#### Activity:
Exact copies of the lines below, from the one with "text_box [452, 590, 1124, 737]" up to and including the one with "Document page, 2001x1125 pixels.", are what this calls for; leave out pictures.

═════ Data records

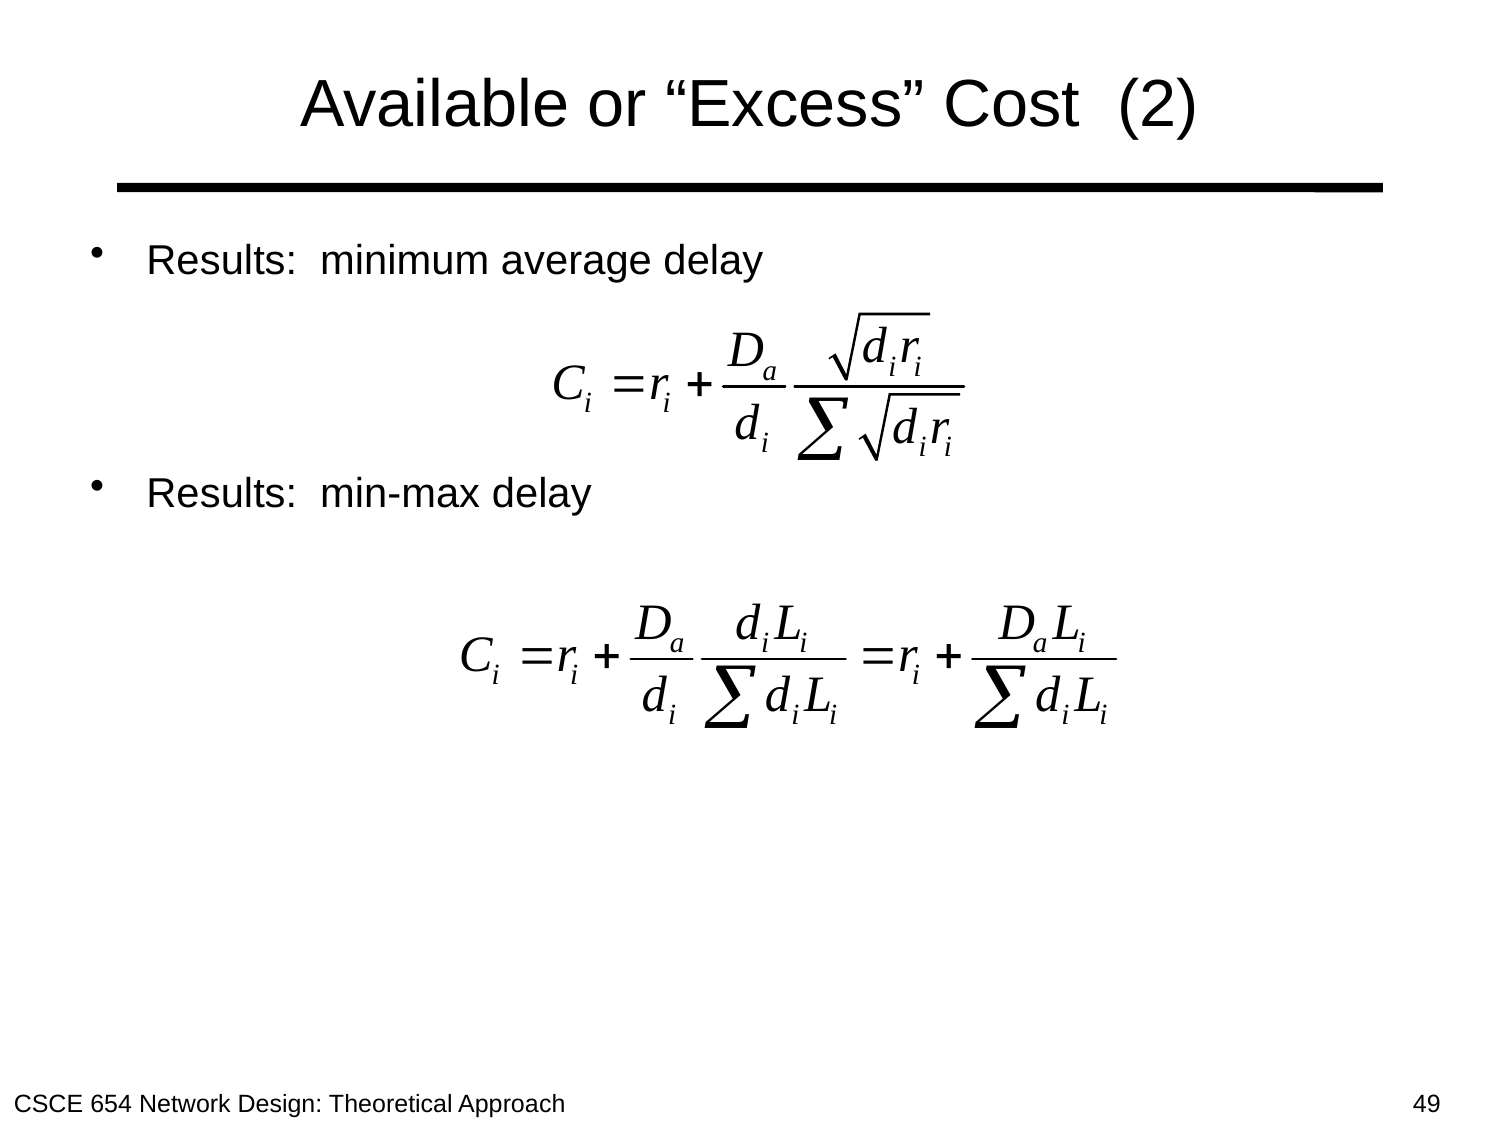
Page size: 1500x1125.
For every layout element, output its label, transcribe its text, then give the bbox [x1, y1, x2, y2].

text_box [544, 301, 970, 469]
title Available or “Excess” Cost (2) [75, 24, 1425, 175]
list Results: minimum average delay Results: min-max delay [75, 224, 1425, 1005]
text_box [452, 590, 1124, 737]
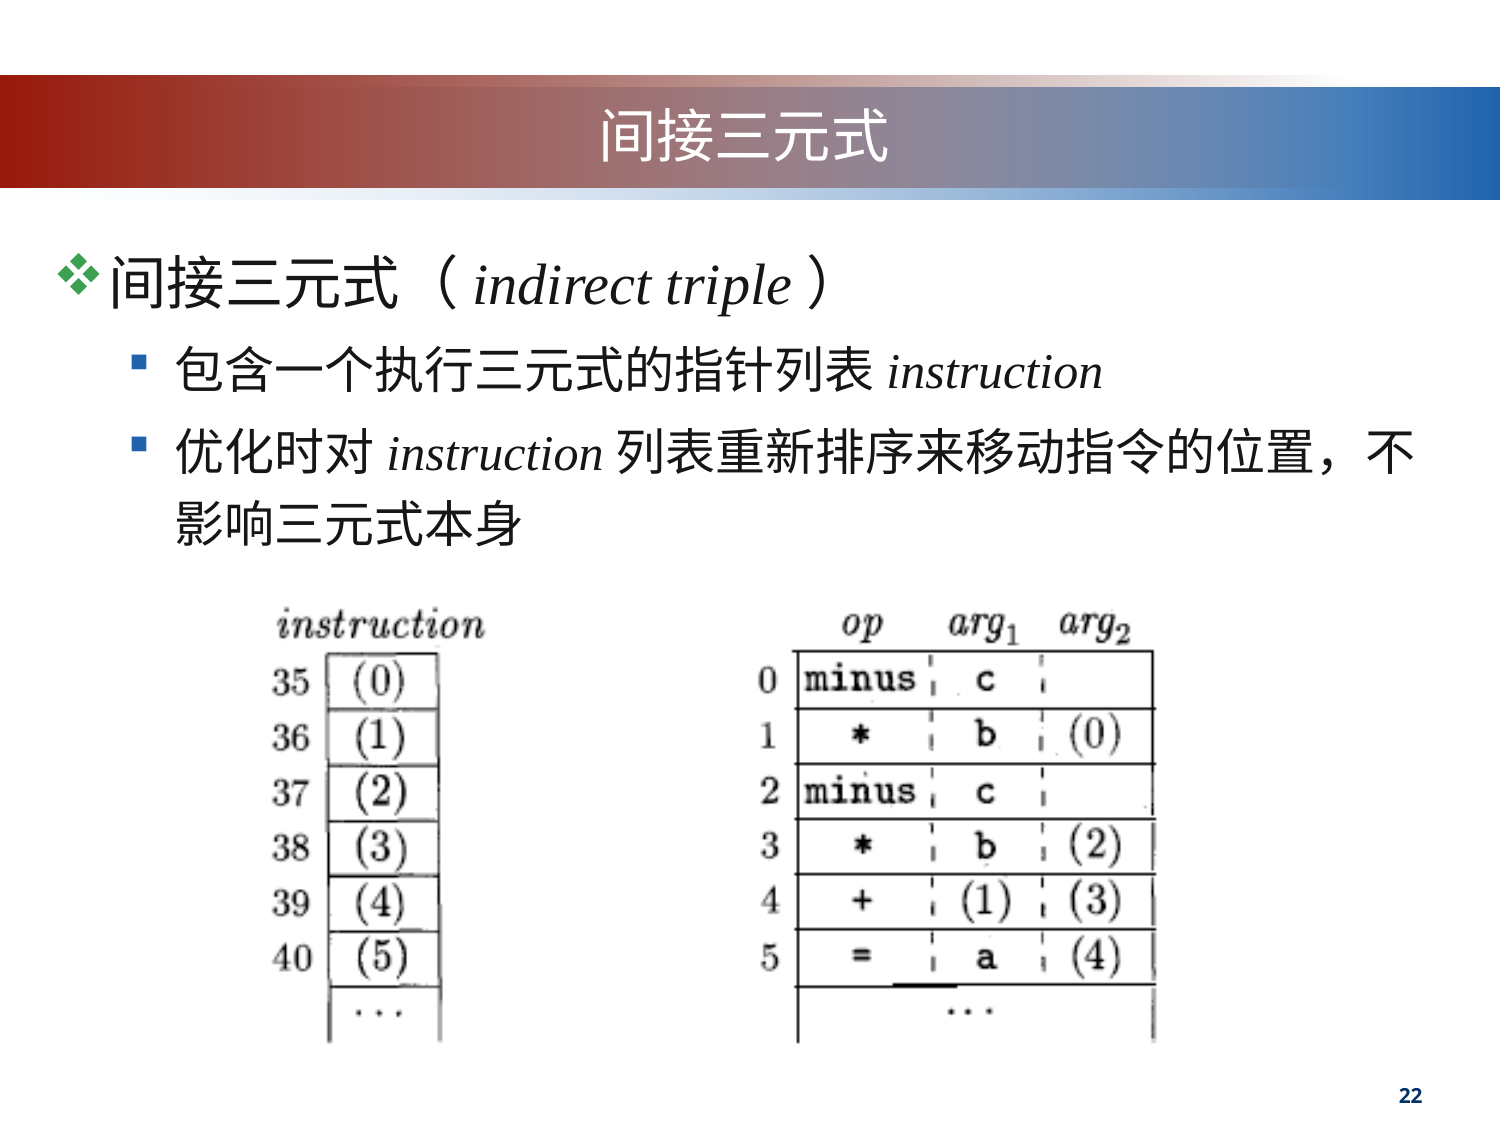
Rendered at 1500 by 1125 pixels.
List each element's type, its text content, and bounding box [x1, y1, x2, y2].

list 间接三元式（indirect triple） 包含一个执行三元式的指针列表instruction 优化时对instruction列表重新排序来移动指令的位置，不影响三元式本身 [37, 224, 1451, 551]
slide_number 22 [1087, 1074, 1438, 1117]
picture [237, 585, 1188, 1063]
title 间接三元式 [137, 87, 1351, 181]
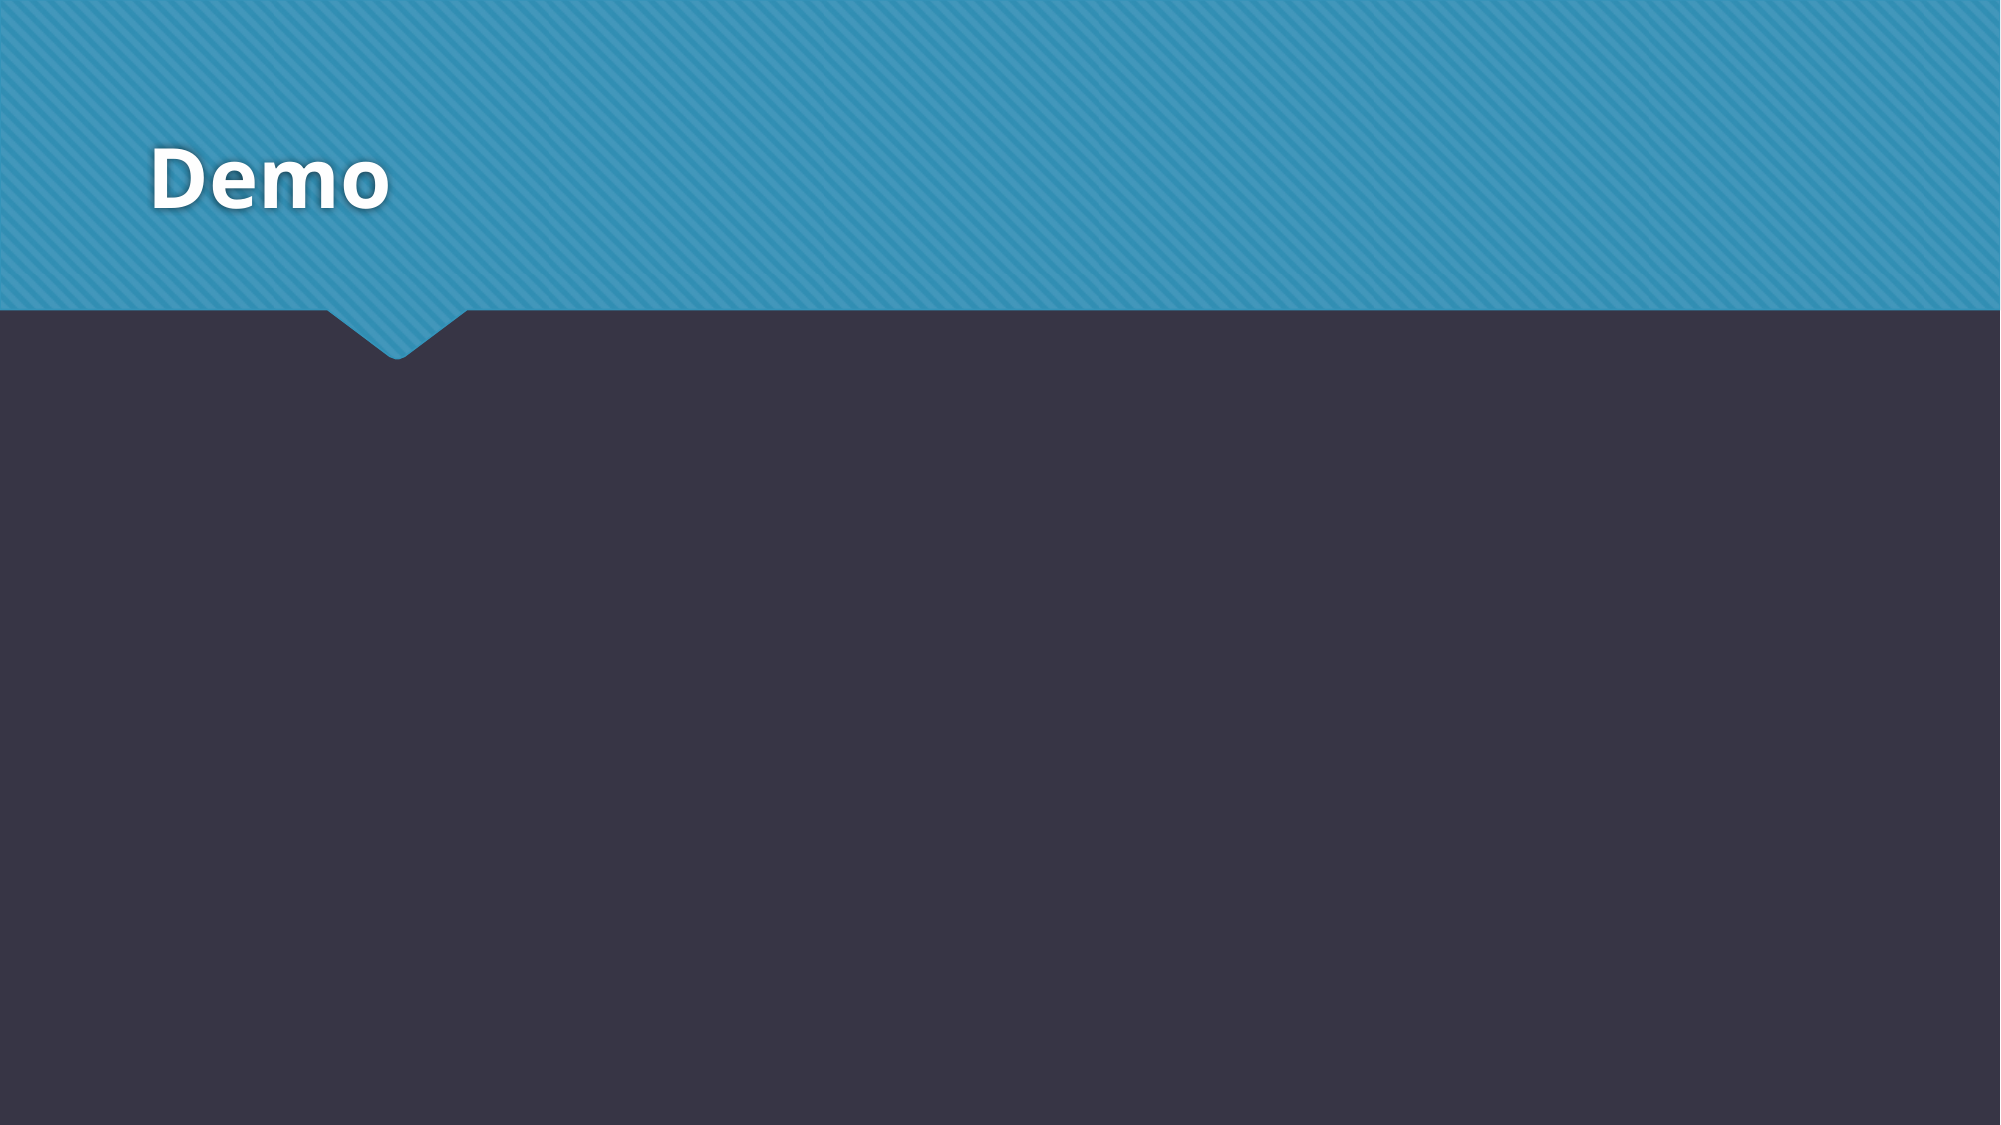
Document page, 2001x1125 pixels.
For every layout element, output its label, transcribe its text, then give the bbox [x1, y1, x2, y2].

title Demo [132, 73, 1868, 233]
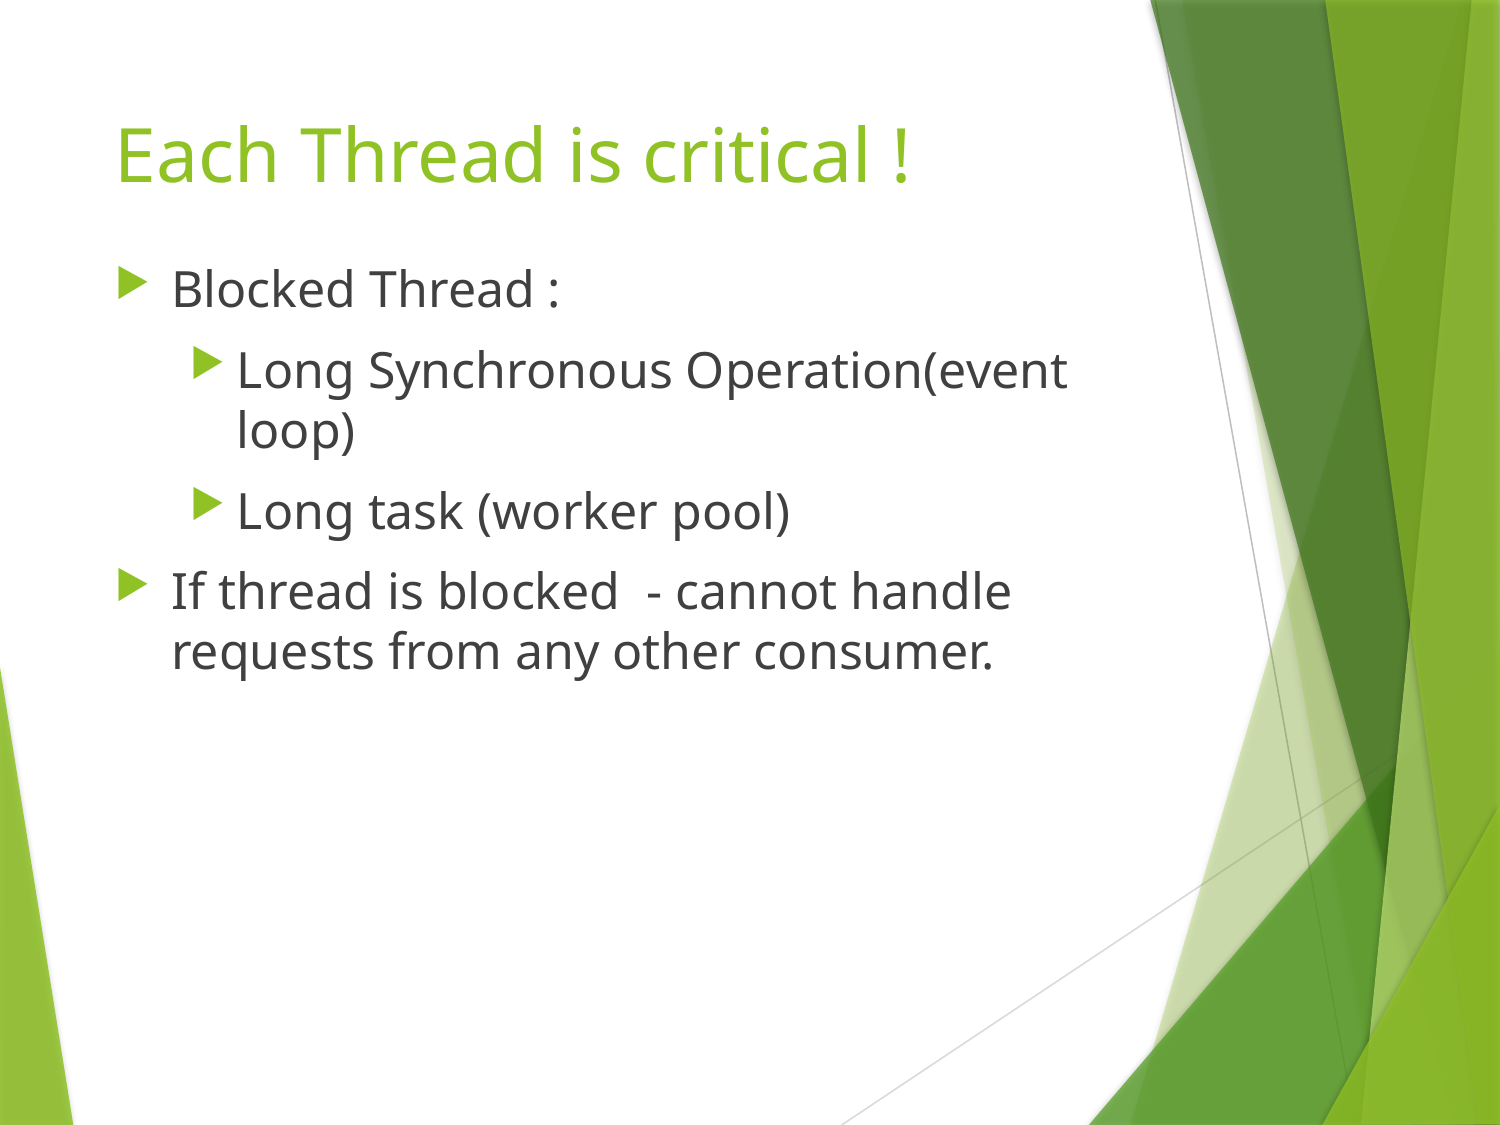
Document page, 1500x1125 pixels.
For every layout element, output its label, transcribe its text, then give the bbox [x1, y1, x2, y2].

list Blocked Thread : Long Synchronous Operation(event loop) Long task (worker pool) If thread is blocked - cannot handle requests from any other consumer. [99, 249, 1175, 993]
title Each Thread is critical ! [99, 99, 1142, 249]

══════════

#### The completed task:
text_box [452, 590, 1124, 737]
Rendered at 1500 by 1125 pixels.
List each element's type, its text content, and bounding box [x1, y1, x2, y2].

list 间接三元式（indirect triple） 包含一个执行三元式的指针列表instruction 优化时对instruction列表重新排序来移动指令的位置，不影响三元式本身 [37, 224, 1451, 551]
slide_number 22 [1087, 1074, 1438, 1117]
picture [237, 585, 1188, 1063]
title 间接三元式 [137, 87, 1351, 181]
Document page, 2001x1125 pixels.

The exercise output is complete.